Natural ventilation is the standard ventilation system that allows fresh outdoor air to flow into the house to replace indoor air. Natural ventilation is no longer efficient, especially for homes that are tightly sealed for energy efficiency. Opening windows and doors are no longer regarded as the norm. Therefore, air infiltration has become the principal mode of ventilation for homes.
Natural ventilation is uncontrollable, thus undependable to ventilate the whole house uniformly. Natural ventilation depends on the house’s airtightness, outdoor temperatures and other factors. A tightly sealed house may have insufficient natural ventilation whilst a place with high air infiltration rates is costly to maintain.
Houses or buildings become energy efficient, given concern about the occupants’ health and well-being and low indoor air quality (IAQ).
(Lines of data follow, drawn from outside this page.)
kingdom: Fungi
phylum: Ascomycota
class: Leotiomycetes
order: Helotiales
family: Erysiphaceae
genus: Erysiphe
Indoor air quality can be unhealthy and has many adverse effects, including allergies, asthma, cancer, liver and kidney failures.
Mechanical ventilation is the solution for energy-efficient homes to maintain their indoor air quality. There are four basic mechanical whole-house ventilation systems, namely Exhaust, Supply, Balanced and Energy Recovery. The efficient ventilation system for a house depends on the climate and the building structure.
Illustration of Exhaust Ventilation System
In summary, Exhaust Ventilation is inexpensive and straightforward to install. It works well in the cold climate. It is not suitable for humid climates, relies on random air leakage, may increase heating and cooling costs, requires a mixture of indoor and outdoor air to avoid drafts in cold weather, and can draw pollutants into living space back-drafting in combustion appliances.
What is the Exhaust Ventilation System?
How it works – It works by depressurizing the house. It exhausts air from the make while air infiltrates through leaks in the building shell and intentional, passive vents. It works well in cold climates, as in warm, humid climates, and the depressurizing can draw moist air into the building wall cavities where it may condense and cause moisture damage.
It is inexpensive and straightforward to install. It consists of a single fan connected to a central location in the house. For better design, the fan is connected to ducts from several rooms where pollutants are generated, presumably the bathroom/s. Adjustable, passive vents through windows or walls can be installed in other rooms to flow fresh air compared to total dependence on leaks in the building envelope. However, passive vents require more considerable pressure differences than those using ventilation fans to work efficiently.
A simple approach would be the function of spot ventilation exhaust fans installed in the bathroom and operate continuously.
Primary Concerns of Exhaust Ventilation
The system may not only draw fresh air into the house but may remove pollutants including:-
- Radon and moulds
- Fumes from the attached garage
- Flue gases from a fireplace or fossil-fuel-fired water heater and furnace
The pollutants are more of concerns during bath fans’ operations, range fans, and clothes dryers with the Exhaust Ventilation system’s subsequent procedures, which will also depressurize the house. It can also contribute to higher heating, and cooling cost as the system does not remove moisture from the air before it enters the house.